I get asked with some frequency whether a private cloud is inherently more secure than a public cloud. How I answer that question depends on how I feel on any given day.
OK, not really. Yet the question, as I often point out, proceeds from a false premise. People assume that there are straightforward differences between private and public clouds that can be enumerated and used to make business decisions about which type of cloud best suits your enterprise.
False may be the wrong word for that premise — let's call it incomplete. The complete premise — and my complete answer to the question — goes something like this:
There are well-run, secure, and highly effective private clouds, just as there are well-run, secure, and highly effective public ones. The private/public cloud divide has a lot more to do with the resources, commitment, and long-term strategy your enterprise is pursuing (or is likely to pursue) than it does with the virtues and flaws of one approach to virtualization over another.
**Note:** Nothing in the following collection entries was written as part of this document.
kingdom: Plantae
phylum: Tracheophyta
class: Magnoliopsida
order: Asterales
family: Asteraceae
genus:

Sounds a bit simplistic, and undoubtedly it is. But in a field as complex as shifting to cloud-based resources and services, sometimes a bit of simplicity can help clear the air around the clouds.
Undertaking a private cloud project, even one with well-defined borders, goals and purpose, requires a level and degree of engagement that you — or your predecessors — may not have encountered since the shift from mainframes and terminals to PCs and desktops. Virtualizing the business environment will tax every aspect of your relationship with other business and operating divisions, and challenge your budget. It will also force you to reevaluate decisions regarding existing hardware and software (not to mention various clients throughout the enterprise) and look for corners to cut when budgets are strained.
It will definitely force you to call upon your powers of improvisation, adaptation, and evolution as the project itself evolves.
Done right — that "well-run, secure and highly effective" ideal — your private cloud will be a boon to your enterprise. But every one of those steps mentioned above, and all the dozens if not hundreds (or thousands!) of other virtualization steps not mentioned here, raises security issues and questions that must be addressed. Miss one, and — well, you've got a private cloud with a possible public vulnerability.
The same challenges are faced by public clouds, of course — and sometimes faced badly, as cloud breach-related headlines show from time to time. Yet the cloud itself, and its security, is essential to the cloud provider’s business. That's where public cloud companies enjoy a bit of an advantage: They don't have to "sell" their executives on the virtues and expense of a properly configured cloud. They want to do it — which may differ from the reaction you get from your management when costs escalate.
Bottom-line (and that always enters into it), I'd say that the largest security advantages of the private cloud are your retention of control over your data and your processes within your own perimeter. You also get the confidence — and headaches — that come from knowing that you and your team are in charge of the private cloud's security.
Private cloud is the way to go only if you get and retain all of the resources and support that creating it will require. Otherwise, go public.